Plusieurs élus américains boycottent le discours sur l’état de l’Union de Trump, d’autres préparent des réponses
WASHINGTON (AP) – Le discours sur l’état de l’Union du président Donald Trump, prévu ce mardi soir, suscite des réactions contrastées au sein du Congrès américain, avec plusieurs élus californiens qui ont choisi de ne pas y assister. Ce boycott s’inscrit dans un contexte de fortes tensions politiques et de critiques persistantes à l’égard de la présidence Trump.

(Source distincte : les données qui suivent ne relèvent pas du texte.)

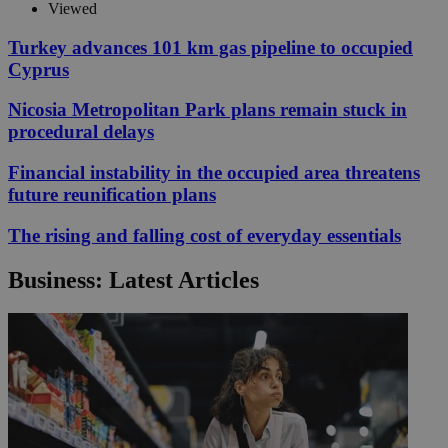
Viewed
Turkey advances 101 km gas pipeline to occupied
Cyprus
Nicosia Metropolitan Park plans remain stuck in
procedural delays
Financial instability in the occupied area threatens
future reunification plans
The rising and falling cost of everyday essentials
Business: Latest Articles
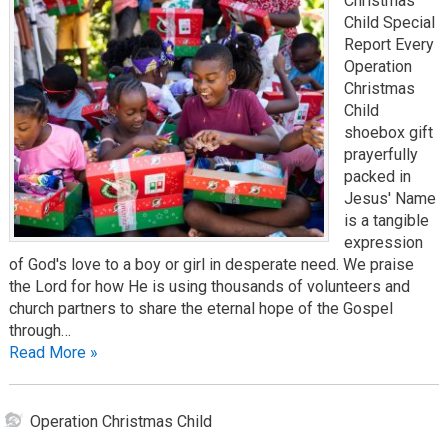
Christmas
Child Special
Report Every
Operation
Christmas
Child
shoebox gift
prayerfully
packed in
Jesus' Name
is a tangible
expression
of God's love to a boy or girl in desperate need. We praise
the Lord for how He is using thousands of volunteers and
church partners to share the eternal hope of the Gospel
through…
Read More »
Operation Christmas Child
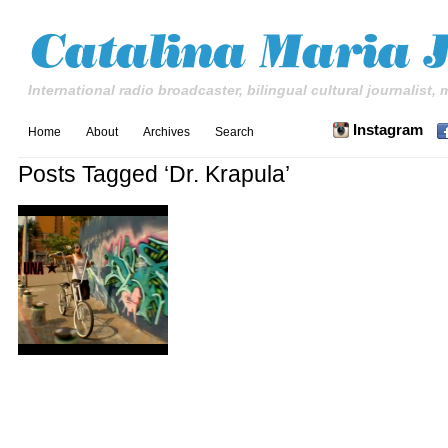
International radio broadcaster, bilingual cultural journalist,
Instagram
Home
About
Archives
Search
Posts Tagged ‘Dr. Krapula’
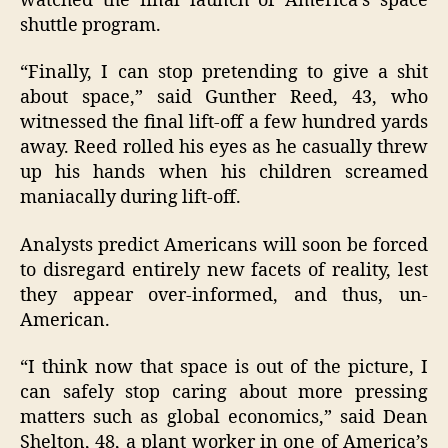
watched the final launch of America’s space
shuttle program.
“Finally, I can stop pretending to give a shit
about space,” said Gunther Reed, 43, who
witnessed the final lift-off a few hundred yards
away. Reed rolled his eyes as he casually threw
up his hands when his children screamed
maniacally during lift-off.
Analysts predict Americans will soon be forced
to disregard entirely new facets of reality, lest
they appear over-informed, and thus, un-
American.
“I think now that space is out of the picture, I
can safely stop caring about more pressing
matters such as global economics,” said Dean
Shelton, 48, a plant worker in one of America’s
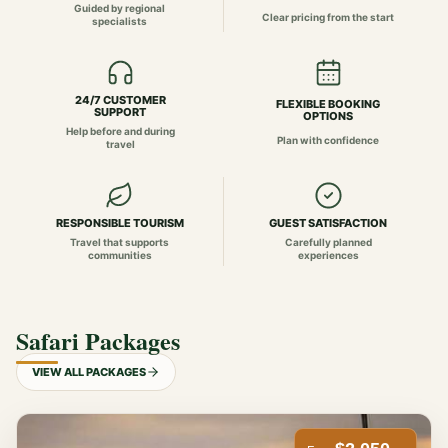
Guided by regional
Clear pricing from the start
specialists
24/7 CUSTOMER
FLEXIBLE BOOKING
SUPPORT
OPTIONS
Help before and during
Plan with confidence
travel
RESPONSIBLE TOURISM
GUEST SATISFACTION
Travel that supports
Carefully planned
communities
experiences
Safari Packages
VIEW ALL PACKAGES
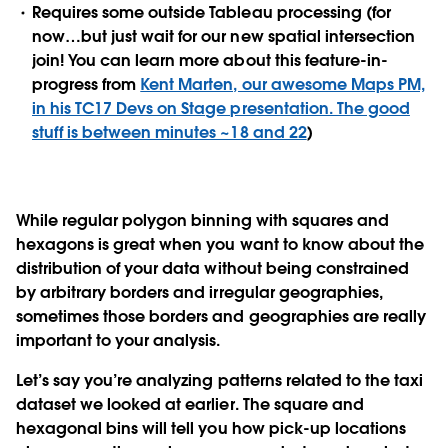
Requires some outside Tableau processing (for
now…but just wait for our new spatial intersection
join! You can learn more about this feature-in-
progress from
Kent Marten, our awesome Maps PM,
in his TC17 Devs on Stage presentation. The good
stuff is between minutes ~18 and 22
)
While regular polygon binning with squares and
hexagons is great when you want to know about the
distribution of your data without being constrained
by arbitrary borders and irregular geographies,
sometimes those borders and geographies are really
important to your analysis.
Let’s say you’re analyzing patterns related to the taxi
dataset we looked at earlier. The square and
hexagonal bins will tell you how pick-up locations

Le sénateur Adam Schiff, de Californie, a été l’un des premiers à annoncer son absence, dénonçant un président qu’il qualifie de corrompu et d’autoritaire. Dans une allocution au Sénat, Schiff a accusé Trump de saper les fondements de la démocratie américaine en concentrant le pouvoir entre ses mains et en transformant le Département de la Justice en un "fief personnel". Il a souligné que les pères fondateurs des États-Unis avaient mis en place des mécanismes de contrôle pour prévenir la tyrannie, des mécanismes qu’il estime être systématiquement démantelés par l’administration Trump.
Schiff n’est pas le seul à boycotter l’événement. Les représentants Robert Garcia, Sara Jacobs, Sydney Kamlager-Dove et Julia Brownley, tous de Californie, ont également annoncé qu’ils ne seraient pas présents.
En parallèle, le sénateur Alex Padilla, également de Californie, préparait une réponse en espagnol au discours de Trump, destinée à être diffusée à la télévision et en ligne. Padilla, fils d’immigrants, avait été victime d’une agression l’année dernière alors qu’il tentait de poser une question à la secrétaire à la Sécurité intérieure, Kristi Noem, lors d’une opération d’immigration.
La Californie, qui dispose de la plus importante délégation au Congrès, a souvent joué un rôle central dans la politique nationale. L’image de l’ancienne présidente de la Chambre des représentants, Nancy Pelosi, déchirant une copie du discours de Trump en 2020 reste gravée dans les mémoires.
Si les élus californiens ne prévoient pas nécessairement une action aussi spectaculaire cette année, leurs choix de convives sont significatifs. Le représentant Robert Garcia a invité Annie Farmer, une victime des abus sexuels commis par Jeffrey Epstein et Ghislaine Maxwell. Le représentant Eric Swalwell a choisi Teresa J. Helm, une autre survivante des abus d’Epstein. D’autres élus ont invité des membres de leurs communautés, tandis que certains ont réservé des surprises pour le soir du discours. La pasteur Devon Jerome Crawford, de la Third Baptist Church de San Francisco, est l’invité de Nancy Pelosi.
Ces initiatives soulignent la volonté des élus californiens de porter des messages forts et de donner une voix à ceux qui sont souvent marginalisés. Le discours sur l’état de l’Union s’annonce donc comme un moment de confrontation politique et de témoignages poignants.